ASSIGNMENT: Every record that follows should be copied exactly. No picture belongs in the copy.
= Beginning of Section =
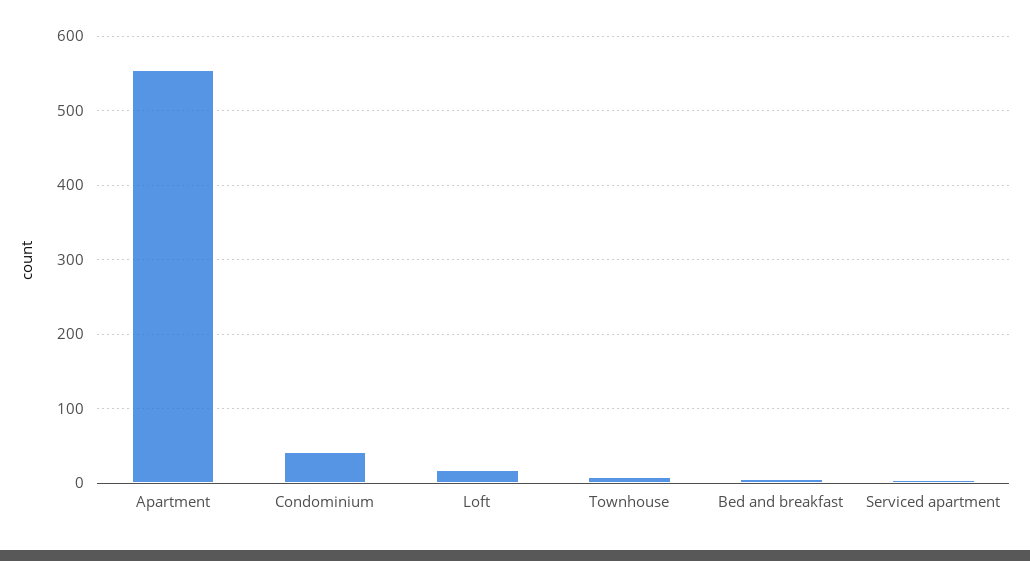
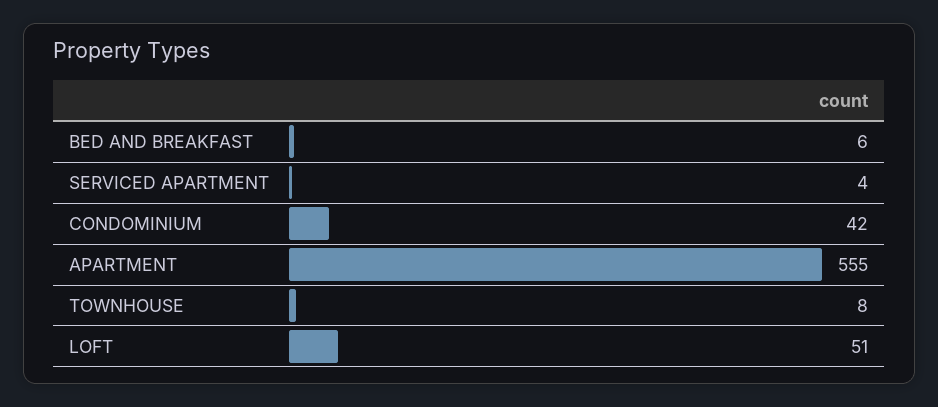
Loft: 20 -> 51

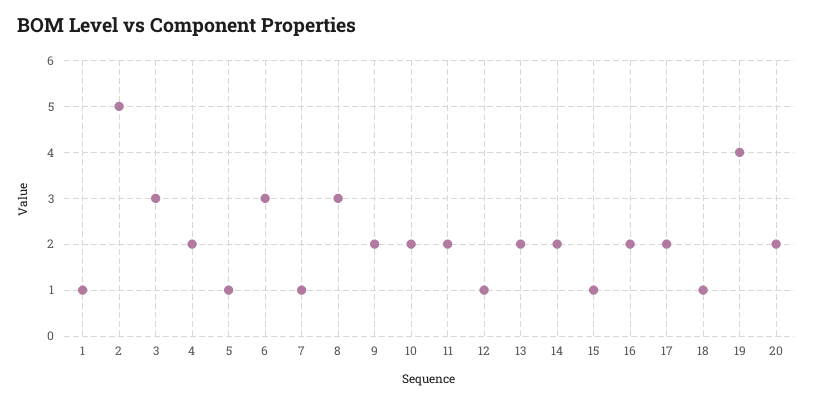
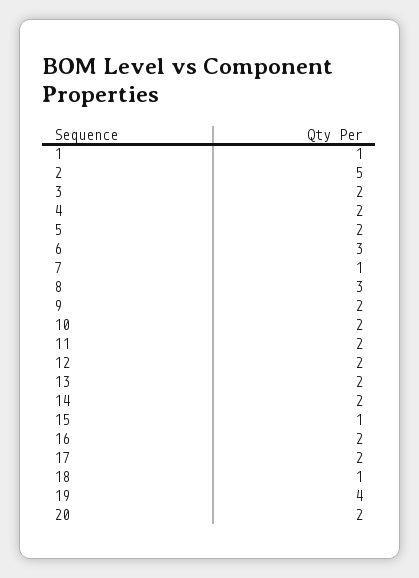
3: 3 -> 2
5: 1 -> 2
12: 1 -> 2

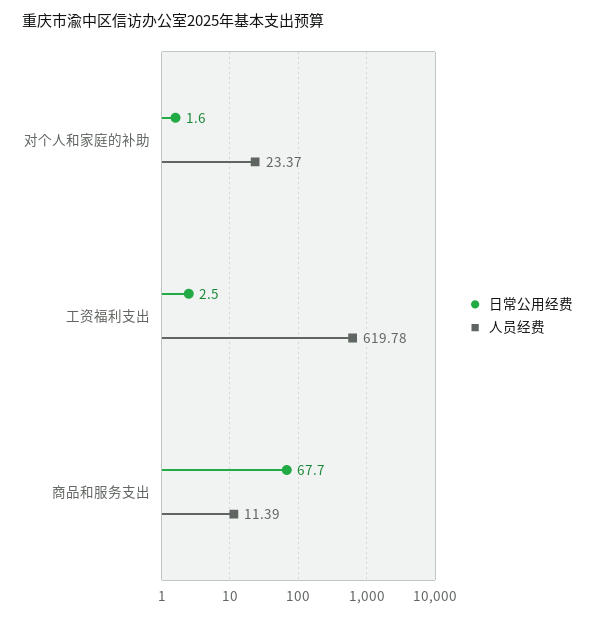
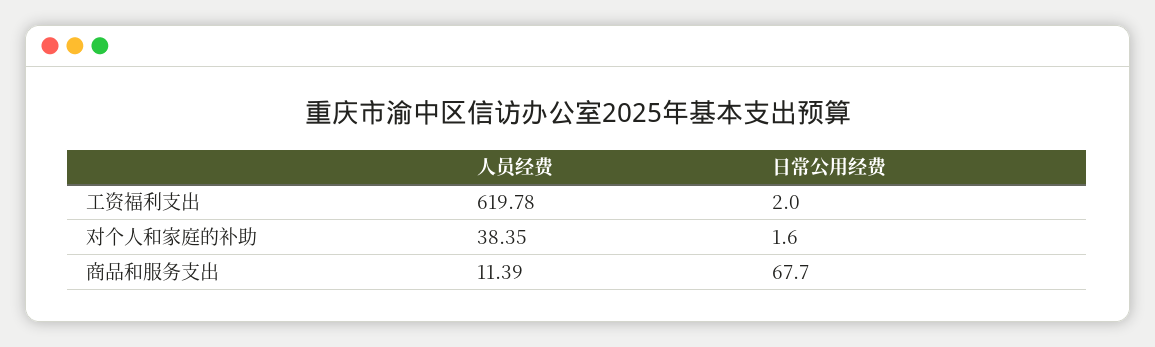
人员经费, 对个人和家庭的补助: 23.37 -> 38.35
日常公用经费, 工资福利支出: 2.5 -> 2

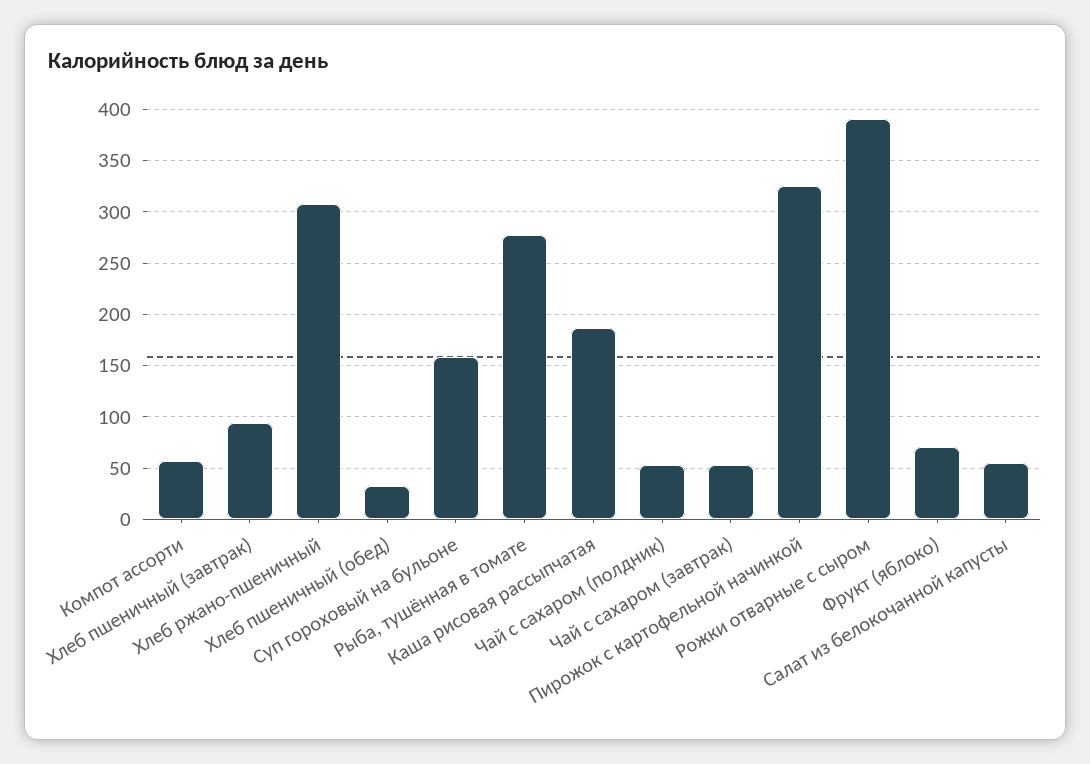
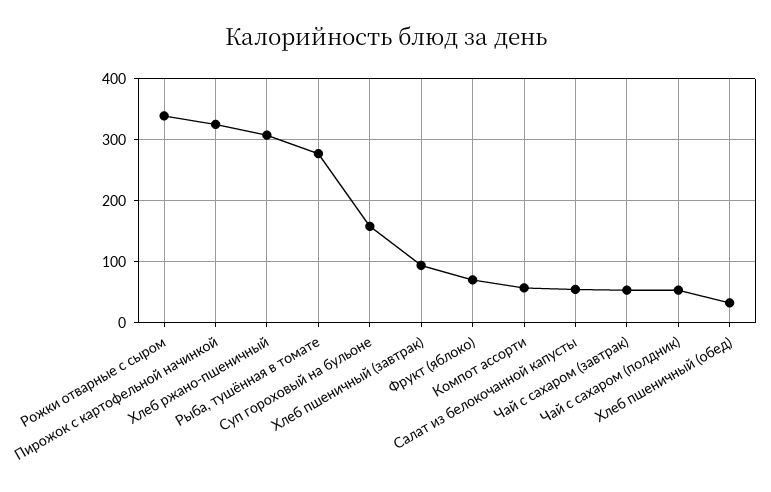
Каша рисовая рассыпчатая: 190 -> none
Рожки отварные с сыром: 390 -> 340

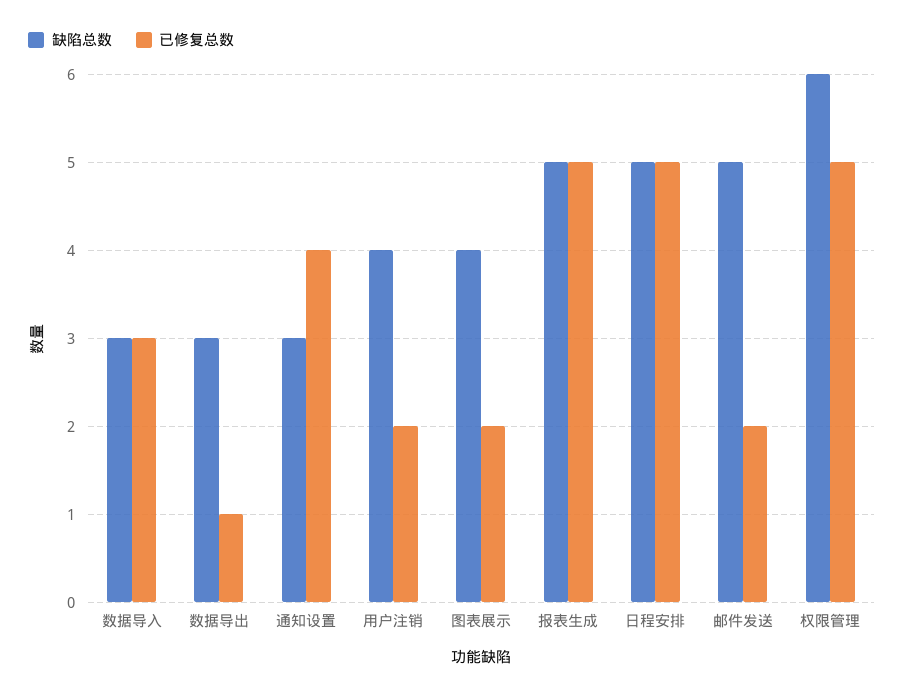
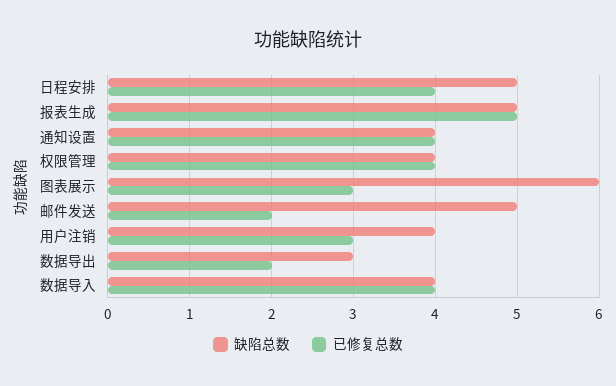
缺陷总数, 数据导入: 3 -> 4
已修复总数, 数据导入: 3 -> 4
已修复总数, 数据导出: 1 -> 2
缺陷总数, 通知设置: 3 -> 4
已修复总数, 用户注销: 2 -> 3
缺陷总数, 图表展示: 4 -> 6
已修复总数, 图表展示: 2 -> 3
已修复总数, 日程安排: 5 -> 4
缺陷总数, 权限管理: 6 -> 4
已修复总数, 权限管理: 5 -> 4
= End of Section =
RESULT:
Loft: 20 -> 51

3: 3 -> 2
5: 1 -> 2
12: 1 -> 2

人员经费, 对个人和家庭的补助: 23.37 -> 38.35
日常公用经费, 工资福利支出: 2.5 -> 2

Каша рисовая рассыпчатая: 190 -> none
Рожки отварные с сыром: 390 -> 340

缺陷总数, 数据导入: 3 -> 4
已修复总数, 数据导入: 3 -> 4
已修复总数, 数据导出: 1 -> 2
缺陷总数, 通知设置: 3 -> 4
已修复总数, 用户注销: 2 -> 3
缺陷总数, 图表展示: 4 -> 6
已修复总数, 图表展示: 2 -> 3
已修复总数, 日程安排: 5 -> 4
缺陷总数, 权限管理: 6 -> 4
已修复总数, 权限管理: 5 -> 4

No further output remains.